2人きりのティータイムは、苦くて甘い。
けれど、資料を揃えるうちに重大な欠陥が発覚した。
最も大切な部分の前年度のデータが欠けていたからだ。
どうやら手入力で入れたデータは、古いハードディスクごと誤って消去し廃棄したらしい。必要な統計データを取得するためには何冊ものファイルの伝票が必要で、私は各課の課長に頭を下げて資料室の資料を手に走り回った。
(課長のためにも頑張りたい! 期待に応えなきゃ)
会議に使う資料の期限は3日間。朝も一時間と言わず早く来て作業し、夜もなるべく遅くまで残って数字を拾い上げる。ご飯を食べる間も惜しんで、ひたすらキーボードを打つ。
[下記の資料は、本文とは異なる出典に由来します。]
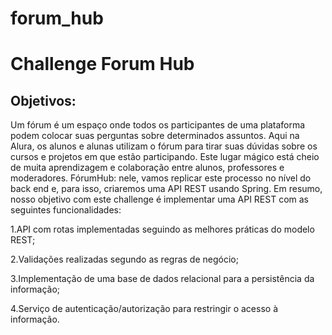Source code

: # forum_hub
## <h1>Challenge Forum Hub</h1>
## Objetivos: 
Um fórum é um espaço onde todos os participantes de uma plataforma podem colocar suas perguntas sobre determinados assuntos. Aqui na Alura, os alunos e alunas utilizam o fórum para tirar suas dúvidas sobre os cursos e projetos em que estão participando. Este lugar mágico está cheio de muita aprendizagem e colaboração entre alunos, professores e moderadores.
FórumHub: nele, vamos replicar este processo no nível do back end e, para isso, criaremos uma API REST usando Spring.
Em resumo, nosso objetivo com este challenge é implementar uma API REST com as seguintes funcionalidades:

1.API com rotas implementadas seguindo as melhores práticas do modelo REST;

2.Validações realizadas segundo as regras de negócio;

3.Implementação de uma base de dados relacional para a persistência da informação;

4.Serviço de autenticação/autorização para restringir o acesso à informação.

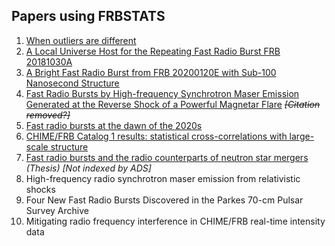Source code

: ## Papers using FRBSTATS
1. [When outliers are different](https://ui.adsabs.harvard.edu/abs/2021MNRAS.508...69K/abstract)
2. [A Local Universe Host for the Repeating Fast Radio Burst FRB 20181030A](https://ui.adsabs.harvard.edu/abs/2021arXiv210812122B/abstract)
3. [A Bright Fast Radio Burst from FRB 20200120E with Sub-100 Nanosecond Structure](https://ui.adsabs.harvard.edu/abs/2021ApJ...919L...6M/abstract)
4. [Fast Radio Bursts by High-frequency Synchrotron Maser Emission Generated at the Reverse Shock of a Powerful Magnetar Flare](https://ui.adsabs.harvard.edu/abs/2022ApJ...927....2K/abstract) ~~*[Citation removed?]*~~
5. [Fast radio bursts at the dawn of the 2020s](https://ui.adsabs.harvard.edu/abs/2021arXiv210710113P/abstract)
6. [CHIME/FRB Catalog 1 results: statistical cross-correlations with large-scale structure](https://ui.adsabs.harvard.edu/abs/2021arXiv210604354R/abstract)
7. [Fast radio bursts and the radio counterparts of neutron star mergers](https://dare.uva.nl/search?identifier=f06bc25a-4e32-4102-9078-4c13e9bf3447) _(Thesis)_ *[Not indexed by ADS]*
8. High-frequency radio synchrotron maser emission from relativistic shocks
9. Four New Fast Radio Bursts Discovered in the Parkes 70-cm Pulsar Survey Archive
10. Mitigating radio frequency interference in CHIME/FRB real-time intensity data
だんだん寒くなる職場でも、自分のわがままなのだからと暖房を使うのは勿体なくて控えた。冷え込みの中ストールを体に巻いて、震えながらなんとか完成させたら既に午前様。
頭がずきずき痛むのを押さえながらチェックした後保存して、課長にメールで送った後――突然ふわりと何かに包まれて驚いた。
香ったのは、いつの間にか嗅ぎなれた柑橘系のパフューム。
「終わったか?」
「は、はい……」
「行くぞ」
どこに、と訊く間もなく手を引っ張られて会社を出た。